Crate punkt

Expand description

§Overview

Implementation of Tibor Kiss’ and Jan Strunk’s Punkt algorithm for sentence tokenization. Results have been compared with small and large texts that have been tokenized using NLTK.

§Training

Training data can be provided to a SentenceTokenizer for better results. Data can be acquired manually by training with a Trainer, or using already compiled data from NLTK (example: TrainingData::english()).

§Typical Usage

The punkt algorithm allows you to derive all the necessary data to perform sentence tokenization from the document itself.

let trainer: Trainer<Standard> = Trainer::new();
let mut data = TrainingData::new();

trainer.train(doc, &mut data);

for s in SentenceTokenizer::<Standard>::new(doc, &data) {
  println!("{:?}", s);
}

rust-punkt also provides pretrained data that can be loaded for certain languages.

let data = TrainingData::english();

rust-punkt also allows training data to be incrementally gathered.

let trainer: Trainer<Standard> = Trainer::new();
let mut data = TrainingData::new();

for d in docs.iter() {
  trainer.train(d, &mut data);

  for s in SentenceTokenizer::<Standard>::new(d, &data) {
    println!("{:?}", s);
  }
}

§Customization

rust-punkt exposes a number of traits to customize how the trainer, sentence tokenizer, and internal tokenizers work. The default settings, which are nearly identical, to the ones available in the Python library are available in punkt::params::Standard.
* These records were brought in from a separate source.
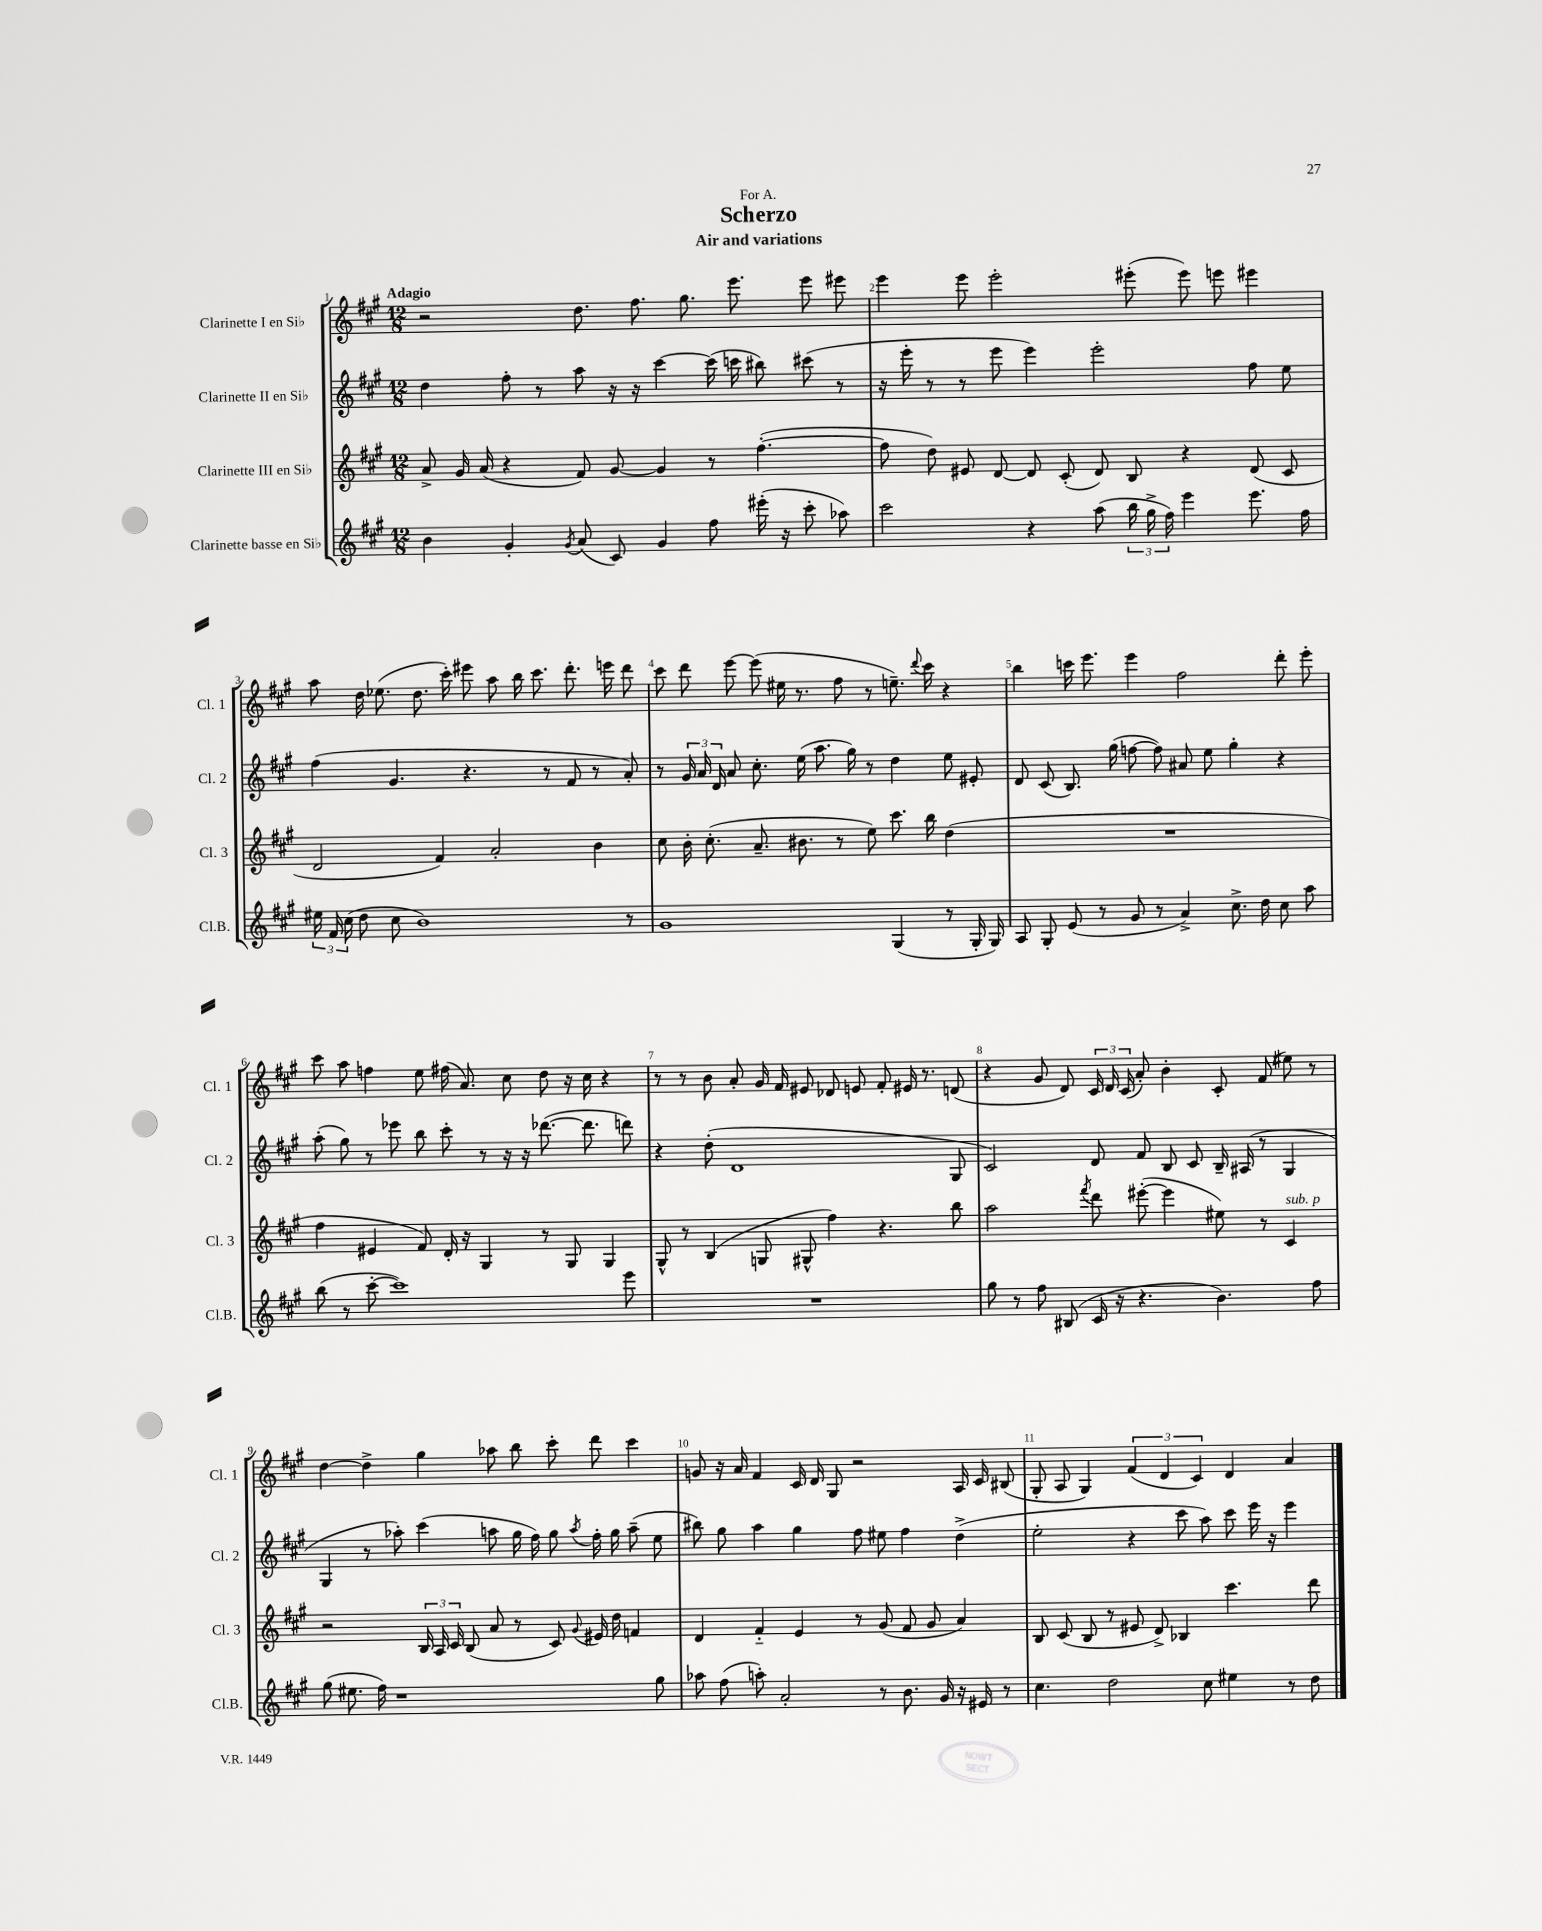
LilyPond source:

\header { title = "Scherzo" subtitle = "Air and variations" dedication = "For A." }
<<
\new StaffGroup <<
\new Staff = "s0" \with { instrumentName = "Clarinette I en Sib" shortInstrumentName = "Cl. 1" } {
    \clef treble \key a \major \numericTimeSignature \time 12/8 \tempo "Adagio"
    \autoBeamOff r2 d''8. fis''8. gis''8. e'''8. e'''8 eis'''8 |
    e'''4 e'''8 e'''2-. eis'''8-.( eis'''8) e'''8 eis'''4 |
    a''8 d''16 ees''8.( d''8. cis'''16-.) eis'''8 a''8 b''16 cis'''8. d'''8.-. e'''16 d'''8 |
    cis'''8 d'''8 e'''8~ e'''8( eis''16 r8. fis''8 r8 e''8.--) \appoggiatura { d'''8 } cis'''16 r4 |
    b''4 c'''16 e'''8. e'''4 fis''2 d'''8-. e'''8-. |
    cis'''8 a''8 f''4 e''8 fis''16( a'8.) cis''8 d''8 r16 cis''16 r4 |
    r8 r8 b'8 a'8-. gis'16 fis'16 eis'8 des'8 e'8 fis'8-. eis'16 r8. d'8( |
    r4 gis'8 d'8) \tuplet 3/2 { cis'16 d'16 cis'16( } a'8-.) b'4-. cis'8-. fis'8( eis''8) r8 |
    d''4~ d''4-> gis''4 aes''8 b''8 cis'''8-. d'''8 cis'''4 |
    g'8 r16 a'16 fis'4 cis'16 d'16 gis8 r2 a16 cis'16 bis8( |
    gis8-. a8 gis4) \tuplet 3/2 { fis'4( d'4 cis'4) } d'4 a'4 \bar "|." |
}
\new Staff = "s1" \with { instrumentName = "Clarinette II en Sib" shortInstrumentName = "Cl. 2" } {
    \clef treble \key a \major \numericTimeSignature \time 12/8
    \autoBeamOff d''4 fis''8-. r8 a''8 r16 r16 cis'''4~ cis'''16( c'''16 bis''8) cis'''8( r8 |
    r16 e'''16-. r8 r8 e'''8 e'''4) e'''2-. fis''8 e''8 |
    fis''4( gis'4. r4. r8 fis'8 r8 a'8-.) |
    r8 \tuplet 3/2 { gis'16 a'16 d'16 } a'8 cis''8.-. e''16( a''8. gis''16) r8 d''4 e''8 eis'8-. |
    d'8 cis'8( b8.) gis''16( f''8~ f''8) ais'8 e''8 gis''4-. r4 |
    a''8-.( gis''8) r8 ees'''8 b''8 cis'''8-. r8 r16 r16 des'''8.~( des'''8. d'''8) |
    r4 d''8-.( d'1 gis8 |
    cis'2) d'8 fis'8 b8 cis'8 b16-- ais16( r8 gis4 |
    gis4 r8 aes''8-.) cis'''4( a''8 gis''16 fis''16) gis''8 \acciaccatura { a''8 } fis''16-. gis''16 a''8--( e''8 |
    bis''8) gis''8 a''4 gis''4 fis''8 eis''8 fis''4 d''4->( |
    e''2-. r4 cis'''8 a''8) cis'''8 e'''16 r16 e'''4 \bar "|." |
}
\new Staff = "s2" \with { instrumentName = "Clarinette III en Sib" shortInstrumentName = "Cl. 3" } {
    \clef treble \key a \major \numericTimeSignature \time 12/8
    \autoBeamOff a'8-> gis'16 a'16( r4 fis'8) gis'8~ gis'4 r8 fis''4.~-.( |
    fis''8 d''8) eis'8 d'8~ d'8 cis'8-.( d'8) b8 r4 d'8( cis'8 |
    d'2 fis'4) a'2-. b'4 |
    cis''8 b'16-. cis''8.-.( a'8.-- bis'8. r8 e''8) cis'''8. b''16 d''4( |
    R1. |
    fis''4 eis'4 fis'8) d'16-. r16 gis4 r8 gis8 gis4 |
    gis8-^ r8 b4( g8 gis8-^ fis''4) r4. b''8 |
    a''2 \acciaccatura { fis'''8 } d'''8 eis'''8~-.( eis'''4 eis''8) r8 cis'4^\markup { \italic "sub. p" } |
    r2 \tuplet 3/2 { b16 a16 cis'16 } b8( a'8 r8 cis'8) \appoggiatura { gis'8 } eis'16 d''16 f'4 |
    d'4 fis'4-_ e'4 r8 gis'8( fis'8 gis'8 a'4) |
    b8 cis'8( b8 r8 eis'8 d'8->) bes4 cis'''4. d'''8 \bar "|." |
}
\new Staff = "s3" \with { instrumentName = "Clarinette basse en Sib" shortInstrumentName = "Cl.B." } {
    \clef treble \key a \major \numericTimeSignature \time 12/8
    \autoBeamOff b'4 gis'4-. \acciaccatura { gis'8 } a'8( cis'8) gis'4 fis''8 eis'''16-.( r16 cis'''8-. aes''8) |
    cis'''2 r4 a''8( \tuplet 3/2 { b''16 gis''16-> fis''16) } e'''4 e'''8. fis''16 |
    \tuplet 3/2 { eis''16 fis'16 cis''16( } d''8 cis''8 b'1) r8 |
    gis'1 gis4( r8 gis16-. gis16) |
    a8 gis8-. e'8( r8 gis'8 r8 a'4->) cis''8.-> d''16 cis''8 a''8 |
    b''8( r8 cis'''8~-. cis'''1) e'''8 |
    R1. |
    gis''8 r8 fis''8 bis8( cis'16 r16 r4. b'4.) fis''8 |
    gis''8( eis''8. fis''16) r1 gis''8 |
    aes''8 fis''8( a''8-.) a'2-. r8 b'8. gis'16 r16 eis'16 r8 |
    cis''4. d''2 cis''8 eis''4 r8 d''8 \bar "|." |
}
>>
>>
\layout { \context { \Score \override BarNumber.break-visibility = ##(#f #t #t) barNumberVisibility = #all-bar-numbers-visible } }
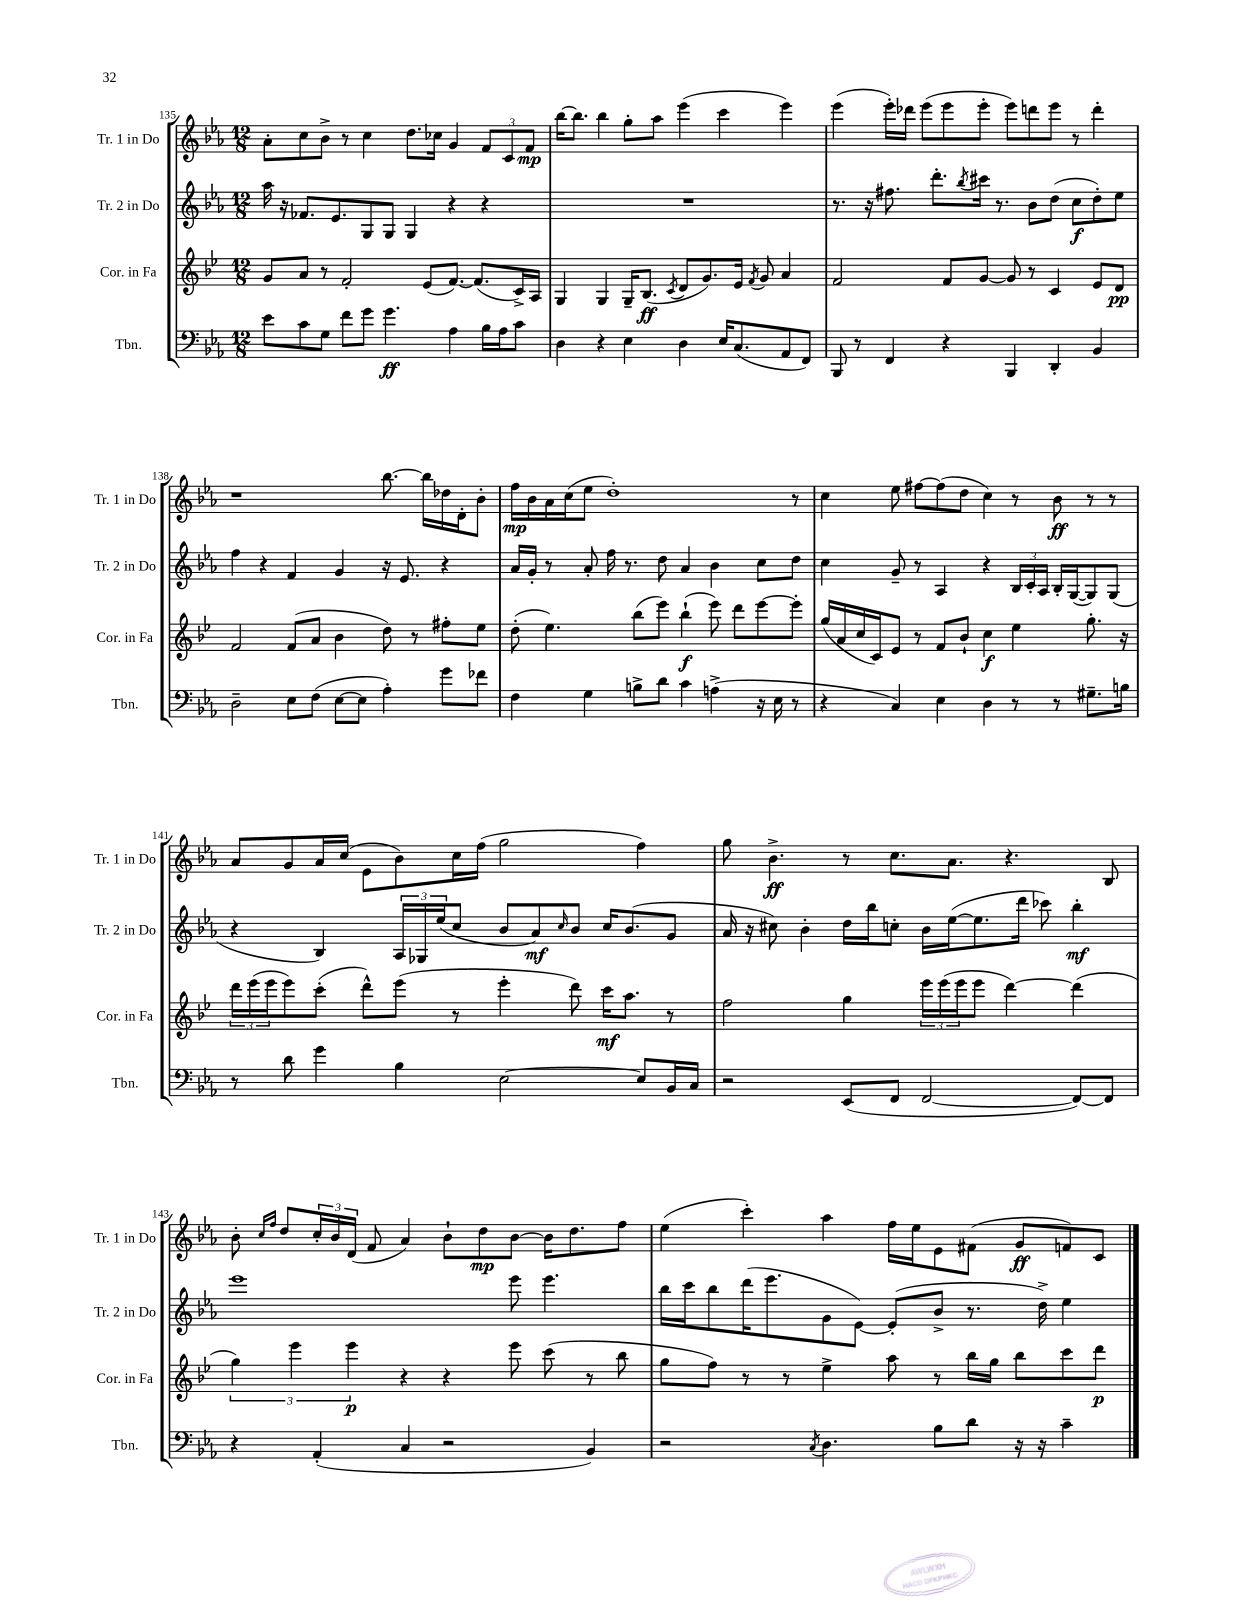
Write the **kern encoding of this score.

**kern	**kern	**kern	**kern
*staff4	*staff3	*staff2	*staff1
*clefF4	*clefG2	*clefG2	*clefG2
*k[b-e-a-]	*k[b-e-]	*k[b-e-a-]	*k[b-e-a-]
*M12/8	*M12/8	*M12/8	*M12/8
8e-	8g	16aa-	8a-'
.	.	16r	.
8c	8a	8.f-	8cc
8G	8r	.	8b-^
.	.	8.e-	.
8f	2f'	.	8r
8g	.	8G	4cc
4.g	.	8G	.
.	.	4G	8.dd
.	(8e-	.	.
.	.	.	16cc-
4A-	[8.f)	4r	4g
.	(8.f]	.	.
16B-	.	4r	12f
16A-	.	.	.
.	.	.	12c
8c	16c^)	.	.
.	.	.	12f
.	16A	.	.
=	=	=	=
4D	4G	1.r	[16bb-
.	.	.	8.bb-]
4r	4G	.	4bb-
4E-	16G~	.	8gg'
.	(8.B-	.	.
.	.	.	8aa-
.	8qc	.	.
4D	8d	.	(4eee-
.	8.g)	.	.
16E-	.	.	4ccc
(8.C	16e-	.	.
.	8qf	.	.
.	8g	.	.
8AA-	4a	.	4eee-)
8FF)	.	.	.
=	=	=	=
8BBB-	2f	8.r	(4eee-
8r	.	.	.
.	.	16r	.
4FF	.	8.ff#	16eee-')
.	.	.	16ddd-
.	.	.	(8eee-
.	.	8.ddd'	.
4r	8f	.	8eee-
.	.	8qbb-	.
.	[8g	16ccc#	8eee-'
.	.	8.r	.
4BBB-	8g]	.	8eee-)
.	8r	8b-	8ddd
4DD'	4c	(8dd	8eee-
.	.	8cc	8r
4BB-	8e-	8dd')	4ddd'
.	8d	8ee-	.
=	=	=	=
2D~	2f	4ff	1r
.	.	4r	.
8E-	(8f	4f	.
(8F	8a	.	.
[8E-	4b-	4g	.
8E-]	.	.	.
4A-')	8dd)	16r	[8.bb-
.	.	8.e-	.
.	8r	.	.
.	.	.	16bb-]
8g	8ff#'	4r	16dd-
.	.	.	16d'
8f-	8ee-	.	8b-'
=	=	=	=
4F	(8dd'	16a-	16ff
.	.	16g'	16b-
.	4.ee-)	8r	16a-
.	.	.	(16cc
4G	.	8a-'	8ee-
.	.	16ff	1dd')
.	.	8.r	.
8B^	(8bb-	.	.
8d	8eee-)	8dd	.
4c	(4bb-`	4a-	.
(4A^	8eee-)	4b-	.
.	8ddd	.	.
16r	[8eee-	8cc	.
16E-	.	.	.
8r	8eee-']	8dd	8r
=	=	=	=
4r	(16gg	4cc	4cc
.	16a	.	.
.	16cc	.	.
.	16c)	.	.
4C)	8e-	8g~	8ee-
.	8r	8r	[8ff#
4E-	8f	4A-	(8ff#]
.	8b-`	.	8dd
4D	4cc	4r	4cc)
8r	4ee-	24B-	8r
.	.	24c'	.
.	.	24A-	.
8r	.	16B-'	8b-
.	.	([16G	.
8.G#~	8.gg'	8G])	8r
.	.	(8G	8r
16B	16r	.	.
=	=	=	=
8r	24ddd	4r	8a-
.	(24eee-	.	.
.	24eee-	.	.
8d	8eee-)	.	8g
4g	(8ccc'	4B-)	16a-
.	.	.	(16cc
.	8ddd^^)	.	8e-
4B-	(8eee-	24A-	8b-)
.	.	24G-	.
.	.	(24ee-	.
.	8r	8cc	16cc
.	.	.	(16ff
[2E-	4eee-'	8b-	2gg
.	.	8a-)	.
.	.	16qqcc	.
.	8ddd)	8b-	.
.	16ccc	16cc	.
.	8.aa	(8.b-	.
8E-]	.	.	4ff)
16BB-	8r	8g	.
16C	.	.	.
=	=	=	=
2r	2ff	16a-	8gg
.	.	16r	.
.	.	8cc#)	4.b-^
.	.	4b-'	.
(8EE-	4gg	16dd	8r
.	.	16bb-	.
8FF	.	8cc'	8.cc
[2FF	24eee-	16b-	.
.	(24eee-	.	.
.	.	([16ee-	8.a-
.	24eee-	.	.
.	8eee-	8.ee-]	.
.	[4ddd)	.	4.r
.	.	16ddd	.
.	.	8ccc-)	.
8FF_)	(4ddd]	4bb-'	.
8FF]	.	.	8B-
=	=	=	=
4r	6gg)	1eee-	8b-'
.	.	.	16qqcc
.	.	.	16qqff
.	.	.	8dd
.	6eee-	.	.
(4AA-'	.	.	24cc'
.	.	.	24b-
.	6eee-	.	(24d
.	.	.	8f
4C	4r	.	4a-)
2r	4r	.	8b-`
.	.	.	8dd
.	8eee-	8eee-	[8b-
.	(8ccc	4.eee-	16b-]
.	.	.	8.dd
4BB-)	8r	.	.
.	8bb-	.	8ff
=	=	=	=
2r	8gg	16bb-	(4ee-
.	.	16ccc	.
.	8ff)	8bb-	.
.	8r	(16ddd	4ccc')
.	.	8.eee-	.
.	8r	.	.
8qC	.	.	.
4.D	4ee-^	8g	4aa-
.	.	[8e-)	.
.	8aa	(8e-']	16ff
.	.	.	16ee-
8B-	8r	8b-^	8e-
8d	16bb-	8.r	(8f#
.	16gg	.	.
16r	8bb-	.	8g
16r	.	16dd^)	.
4c~	8ccc	4ee-	8f)
.	8ddd	.	8c
==	==	==	==
*-	*-	*-	*-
To modify only how the trainer works:

struct MyParams;

impl DefinesInternalPunctuation for MyParams {}
impl DefinesNonPrefixCharacters for MyParams {}
impl DefinesNonWordCharacters for MyParams {}
impl DefinesPunctuation for MyParams {}
impl DefinesSentenceEndings for MyParams {}

impl TrainerParameters for MyParams {
  const ABBREV_LOWER_BOUND: f64 = 0.3;
  const ABBREV_UPPER_BOUND: f64 = 8f64;
  const IGNORE_ABBREV_PENALTY: bool = false;
  const COLLOCATION_LOWER_BOUND: f64 = 7.88;
  const SENTENCE_STARTER_LOWER_BOUND: f64 = 35f64;
  const INCLUDE_ALL_COLLOCATIONS: bool = false;
  const INCLUDE_ABBREV_COLLOCATIONS: bool = true;
  const COLLOCATION_FREQUENCY_LOWER_BOUND: f64 = 0.8f64;
}

To fully modify how everything works:

struct MyParams;

impl DefinesSentenceEndings for MyParams {
  // const SENTENCE_ENDINGS: &'static Set<char> = &phf_set![...];
}

impl DefinesInternalPunctuation for MyParams {
  // const INTERNAL_PUNCTUATION: &'static Set<char> = &phf_set![...];
}

impl DefinesNonWordCharacters for MyParams {
  // const NONWORD_CHARS: &'static Set<char> = &phf_set![...];
}

impl DefinesPunctuation for MyParams {
  // const PUNCTUATION: &'static Set<char> = &phf_set![...];
}

impl DefinesNonPrefixCharacters for MyParams {
  // const NONPREFIX_CHARS: &'static Set<char> = &phf_set![...];
}

impl TrainerParameters for MyParams {
  // const ABBREV_LOWER_BOUND: f64 = ...;
  // const ABBREV_UPPER_BOUND: f64 = ...;
  // const IGNORE_ABBREV_PENALTY: bool = ...;
  // const COLLOCATION_LOWER_BOUND: f64 = ...;
  // const SENTENCE_STARTER_LOWER_BOUND: f64 = ...;
  // const INCLUDE_ALL_COLLOCATIONS: bool = ...;
  // const INCLUDE_ABBREV_COLLOCATIONS: bool = true;
  // const COLLOCATION_FREQUENCY_LOWER_BOUND: f64 = ...;
}

Modules§

params: Contains traits for configuring all tokenizers, and the trainer. Also contains default parameters for tokenizers, and the trainer.

Structs§

SentenceByteOffsetTokenizer: Iterator over the byte offsets of a document.
SentenceTokenizer: Iterator over the sentence slices of a document.
Trainer: A trainer will build data about abbreviations, sentence starters, collocations, and context that tokens appear in. The data is used by the sentence tokenizer to determine if a period is likely part of an abbreviation, or actually marks the termination of a sentence.
TrainingData: Stores data that was obtained during training.